* [MATERIAL FOR THIS TASK]
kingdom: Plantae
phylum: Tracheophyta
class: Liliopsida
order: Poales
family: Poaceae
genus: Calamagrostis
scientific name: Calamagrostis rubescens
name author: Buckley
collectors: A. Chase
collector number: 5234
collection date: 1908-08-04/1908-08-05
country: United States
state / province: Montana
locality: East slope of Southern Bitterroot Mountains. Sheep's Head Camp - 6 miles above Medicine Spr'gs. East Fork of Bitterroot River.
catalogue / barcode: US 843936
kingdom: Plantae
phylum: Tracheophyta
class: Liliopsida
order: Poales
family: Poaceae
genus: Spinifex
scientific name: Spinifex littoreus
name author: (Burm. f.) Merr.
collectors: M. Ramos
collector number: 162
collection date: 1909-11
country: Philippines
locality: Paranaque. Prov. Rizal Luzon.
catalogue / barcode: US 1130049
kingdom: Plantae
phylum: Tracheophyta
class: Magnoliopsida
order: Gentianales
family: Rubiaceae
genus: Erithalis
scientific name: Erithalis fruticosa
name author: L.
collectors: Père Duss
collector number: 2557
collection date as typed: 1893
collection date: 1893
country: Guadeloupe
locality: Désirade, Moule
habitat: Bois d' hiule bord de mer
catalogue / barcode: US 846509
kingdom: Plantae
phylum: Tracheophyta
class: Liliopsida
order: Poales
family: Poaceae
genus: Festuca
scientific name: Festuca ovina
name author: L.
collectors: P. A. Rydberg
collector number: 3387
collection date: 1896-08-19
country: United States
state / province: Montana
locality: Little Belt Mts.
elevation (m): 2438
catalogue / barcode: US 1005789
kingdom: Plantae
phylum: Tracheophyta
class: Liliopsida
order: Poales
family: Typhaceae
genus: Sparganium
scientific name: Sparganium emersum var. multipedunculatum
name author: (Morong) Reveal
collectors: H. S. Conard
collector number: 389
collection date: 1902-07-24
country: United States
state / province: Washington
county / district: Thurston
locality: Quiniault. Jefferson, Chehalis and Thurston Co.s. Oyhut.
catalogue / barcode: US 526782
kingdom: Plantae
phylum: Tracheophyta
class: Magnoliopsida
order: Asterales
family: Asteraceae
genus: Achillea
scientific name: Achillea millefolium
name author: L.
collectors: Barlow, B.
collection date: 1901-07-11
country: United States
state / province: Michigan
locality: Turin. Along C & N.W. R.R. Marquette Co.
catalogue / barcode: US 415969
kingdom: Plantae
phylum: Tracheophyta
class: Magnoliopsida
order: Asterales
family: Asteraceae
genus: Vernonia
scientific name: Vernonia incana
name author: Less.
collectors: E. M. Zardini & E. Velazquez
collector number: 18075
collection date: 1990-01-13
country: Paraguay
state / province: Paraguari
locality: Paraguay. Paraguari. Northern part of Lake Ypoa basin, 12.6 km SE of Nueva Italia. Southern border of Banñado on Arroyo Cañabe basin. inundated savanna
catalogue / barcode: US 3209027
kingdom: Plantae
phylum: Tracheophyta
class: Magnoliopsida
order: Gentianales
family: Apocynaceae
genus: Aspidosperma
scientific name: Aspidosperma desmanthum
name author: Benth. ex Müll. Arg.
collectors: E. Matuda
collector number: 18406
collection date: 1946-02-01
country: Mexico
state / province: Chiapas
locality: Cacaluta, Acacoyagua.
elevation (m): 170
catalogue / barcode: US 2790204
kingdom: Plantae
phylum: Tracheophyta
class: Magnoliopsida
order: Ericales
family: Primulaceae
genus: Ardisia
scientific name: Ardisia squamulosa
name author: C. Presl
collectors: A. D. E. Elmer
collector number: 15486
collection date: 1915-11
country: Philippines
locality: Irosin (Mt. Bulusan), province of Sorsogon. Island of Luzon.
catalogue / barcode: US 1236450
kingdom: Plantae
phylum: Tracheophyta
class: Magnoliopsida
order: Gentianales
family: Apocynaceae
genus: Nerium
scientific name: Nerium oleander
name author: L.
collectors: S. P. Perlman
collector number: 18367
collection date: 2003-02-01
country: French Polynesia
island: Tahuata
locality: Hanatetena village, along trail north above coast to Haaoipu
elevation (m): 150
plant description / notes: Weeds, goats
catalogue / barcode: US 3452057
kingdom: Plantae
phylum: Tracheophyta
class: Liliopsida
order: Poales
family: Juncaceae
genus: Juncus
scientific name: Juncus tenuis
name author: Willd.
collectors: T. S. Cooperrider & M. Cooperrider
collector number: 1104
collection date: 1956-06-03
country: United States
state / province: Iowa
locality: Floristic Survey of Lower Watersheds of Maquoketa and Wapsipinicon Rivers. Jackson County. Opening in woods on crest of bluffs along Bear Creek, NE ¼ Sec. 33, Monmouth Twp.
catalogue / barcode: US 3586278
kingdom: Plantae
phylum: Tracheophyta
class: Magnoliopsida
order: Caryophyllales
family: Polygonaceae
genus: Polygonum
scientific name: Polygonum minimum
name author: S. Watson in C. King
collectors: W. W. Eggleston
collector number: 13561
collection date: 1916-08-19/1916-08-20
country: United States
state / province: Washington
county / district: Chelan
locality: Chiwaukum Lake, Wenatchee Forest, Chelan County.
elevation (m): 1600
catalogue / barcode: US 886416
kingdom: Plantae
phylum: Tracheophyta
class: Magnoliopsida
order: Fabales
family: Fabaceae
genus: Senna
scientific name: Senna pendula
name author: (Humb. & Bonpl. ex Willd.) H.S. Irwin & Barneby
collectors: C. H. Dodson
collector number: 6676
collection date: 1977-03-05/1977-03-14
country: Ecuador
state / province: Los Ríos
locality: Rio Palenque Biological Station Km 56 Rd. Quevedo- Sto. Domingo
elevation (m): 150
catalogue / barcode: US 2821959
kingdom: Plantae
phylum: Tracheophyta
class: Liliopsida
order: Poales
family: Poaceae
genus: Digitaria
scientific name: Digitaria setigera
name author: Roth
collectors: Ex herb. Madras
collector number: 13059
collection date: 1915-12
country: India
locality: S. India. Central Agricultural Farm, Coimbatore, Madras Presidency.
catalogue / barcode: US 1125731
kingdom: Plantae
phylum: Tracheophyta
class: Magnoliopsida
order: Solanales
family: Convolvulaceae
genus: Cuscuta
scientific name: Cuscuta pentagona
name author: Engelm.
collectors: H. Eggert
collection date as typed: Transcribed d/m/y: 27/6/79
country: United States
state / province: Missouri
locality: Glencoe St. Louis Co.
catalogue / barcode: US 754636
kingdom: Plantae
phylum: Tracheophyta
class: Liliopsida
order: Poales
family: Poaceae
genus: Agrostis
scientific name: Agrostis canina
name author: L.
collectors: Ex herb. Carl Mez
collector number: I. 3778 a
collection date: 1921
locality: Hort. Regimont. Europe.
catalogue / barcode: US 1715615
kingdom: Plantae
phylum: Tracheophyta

* [WORK TO COMPLETE] Rewrite all of the items above, changing each "state / province" to "state or province" and leaving everything else as it is.

* [SOLUTION TO THE PROBLEM]
kingdom: Plantae
phylum: Tracheophyta
class: Liliopsida
order: Poales
family: Poaceae
genus: Calamagrostis
scientific name: Calamagrostis rubescens
name author: Buckley
collectors: A. Chase
collector number: 5234
collection date: 1908-08-04/1908-08-05
country: United States
state or province: Montana
locality: East slope of Southern Bitterroot Mountains. Sheep's Head Camp - 6 miles above Medicine Spr'gs. East Fork of Bitterroot River.
catalogue / barcode: US 843936
kingdom: Plantae
phylum: Tracheophyta
class: Liliopsida
order: Poales
family: Poaceae
genus: Spinifex
scientific name: Spinifex littoreus
name author: (Burm. f.) Merr.
collectors: M. Ramos
collector number: 162
collection date: 1909-11
country: Philippines
locality: Paranaque. Prov. Rizal Luzon.
catalogue / barcode: US 1130049
kingdom: Plantae
phylum: Tracheophyta
class: Magnoliopsida
order: Gentianales
family: Rubiaceae
genus: Erithalis
scientific name: Erithalis fruticosa
name author: L.
collectors: Père Duss
collector number: 2557
collection date as typed: 1893
collection date: 1893
country: Guadeloupe
locality: Désirade, Moule
habitat: Bois d' hiule bord de mer
catalogue / barcode: US 846509
kingdom: Plantae
phylum: Tracheophyta
class: Liliopsida
order: Poales
family: Poaceae
genus: Festuca
scientific name: Festuca ovina
name author: L.
collectors: P. A. Rydberg
collector number: 3387
collection date: 1896-08-19
country: United States
state or province: Montana
locality: Little Belt Mts.
elevation (m): 2438
catalogue / barcode: US 1005789
kingdom: Plantae
phylum: Tracheophyta
class: Liliopsida
order: Poales
family: Typhaceae
genus: Sparganium
scientific name: Sparganium emersum var. multipedunculatum
name author: (Morong) Reveal
collectors: H. S. Conard
collector number: 389
collection date: 1902-07-24
country: United States
state or province: Washington
county / district: Thurston
locality: Quiniault. Jefferson, Chehalis and Thurston Co.s. Oyhut.
catalogue / barcode: US 526782
kingdom: Plantae
phylum: Tracheophyta
class: Magnoliopsida
order: Asterales
family: Asteraceae
genus: Achillea
scientific name: Achillea millefolium
name author: L.
collectors: Barlow, B.
collection date: 1901-07-11
country: United States
state or province: Michigan
locality: Turin. Along C & N.W. R.R. Marquette Co.
catalogue / barcode: US 415969
kingdom: Plantae
phylum: Tracheophyta
class: Magnoliopsida
order: Asterales
family: Asteraceae
genus: Vernonia
scientific name: Vernonia incana
name author: Less.
collectors: E. M. Zardini & E. Velazquez
collector number: 18075
collection date: 1990-01-13
country: Paraguay
state or province: Paraguari
locality: Paraguay. Paraguari. Northern part of Lake Ypoa basin, 12.6 km SE of Nueva Italia. Southern border of Banñado on Arroyo Cañabe basin. inundated savanna
catalogue / barcode: US 3209027
kingdom: Plantae
phylum: Tracheophyta
class: Magnoliopsida
order: Gentianales
family: Apocynaceae
genus: Aspidosperma
scientific name: Aspidosperma desmanthum
name author: Benth. ex Müll. Arg.
collectors: E. Matuda
collector number: 18406
collection date: 1946-02-01
country: Mexico
state or province: Chiapas
locality: Cacaluta, Acacoyagua.
elevation (m): 170
catalogue / barcode: US 2790204
kingdom: Plantae
phylum: Tracheophyta
class: Magnoliopsida
order: Ericales
family: Primulaceae
genus: Ardisia
scientific name: Ardisia squamulosa
name author: C. Presl
collectors: A. D. E. Elmer
collector number: 15486
collection date: 1915-11
country: Philippines
locality: Irosin (Mt. Bulusan), province of Sorsogon. Island of Luzon.
catalogue / barcode: US 1236450
kingdom: Plantae
phylum: Tracheophyta
class: Magnoliopsida
order: Gentianales
family: Apocynaceae
genus: Nerium
scientific name: Nerium oleander
name author: L.
collectors: S. P. Perlman
collector number: 18367
collection date: 2003-02-01
country: French Polynesia
island: Tahuata
locality: Hanatetena village, along trail north above coast to Haaoipu
elevation (m): 150
plant description / notes: Weeds, goats
catalogue / barcode: US 3452057
kingdom: Plantae
phylum: Tracheophyta
class: Liliopsida
order: Poales
family: Juncaceae
genus: Juncus
scientific name: Juncus tenuis
name author: Willd.
collectors: T. S. Cooperrider & M. Cooperrider
collector number: 1104
collection date: 1956-06-03
country: United States
state or province: Iowa
locality: Floristic Survey of Lower Watersheds of Maquoketa and Wapsipinicon Rivers. Jackson County. Opening in woods on crest of bluffs along Bear Creek, NE ¼ Sec. 33, Monmouth Twp.
catalogue / barcode: US 3586278
kingdom: Plantae
phylum: Tracheophyta
class: Magnoliopsida
order: Caryophyllales
family: Polygonaceae
genus: Polygonum
scientific name: Polygonum minimum
name author: S. Watson in C. King
collectors: W. W. Eggleston
collector number: 13561
collection date: 1916-08-19/1916-08-20
country: United States
state or province: Washington
county / district: Chelan
locality: Chiwaukum Lake, Wenatchee Forest, Chelan County.
elevation (m): 1600
catalogue / barcode: US 886416
kingdom: Plantae
phylum: Tracheophyta
class: Magnoliopsida
order: Fabales
family: Fabaceae
genus: Senna
scientific name: Senna pendula
name author: (Humb. & Bonpl. ex Willd.) H.S. Irwin & Barneby
collectors: C. H. Dodson
collector number: 6676
collection date: 1977-03-05/1977-03-14
country: Ecuador
state or province: Los Ríos
locality: Rio Palenque Biological Station Km 56 Rd. Quevedo- Sto. Domingo
elevation (m): 150
catalogue / barcode: US 2821959
kingdom: Plantae
phylum: Tracheophyta
class: Liliopsida
order: Poales
family: Poaceae
genus: Digitaria
scientific name: Digitaria setigera
name author: Roth
collectors: Ex herb. Madras
collector number: 13059
collection date: 1915-12
country: India
locality: S. India. Central Agricultural Farm, Coimbatore, Madras Presidency.
catalogue / barcode: US 1125731
kingdom: Plantae
phylum: Tracheophyta
class: Magnoliopsida
order: Solanales
family: Convolvulaceae
genus: Cuscuta
scientific name: Cuscuta pentagona
name author: Engelm.
collectors: H. Eggert
collection date as typed: Transcribed d/m/y: 27/6/79
country: United States
state or province: Missouri
locality: Glencoe St. Louis Co.
catalogue / barcode: US 754636
kingdom: Plantae
phylum: Tracheophyta
class: Liliopsida
order: Poales
family: Poaceae
genus: Agrostis
scientific name: Agrostis canina
name author: L.
collectors: Ex herb. Carl Mez
collector number: I. 3778 a
collection date: 1921
locality: Hort. Regimont. Europe.
catalogue / barcode: US 1715615
kingdom: Plantae
phylum: Tracheophyta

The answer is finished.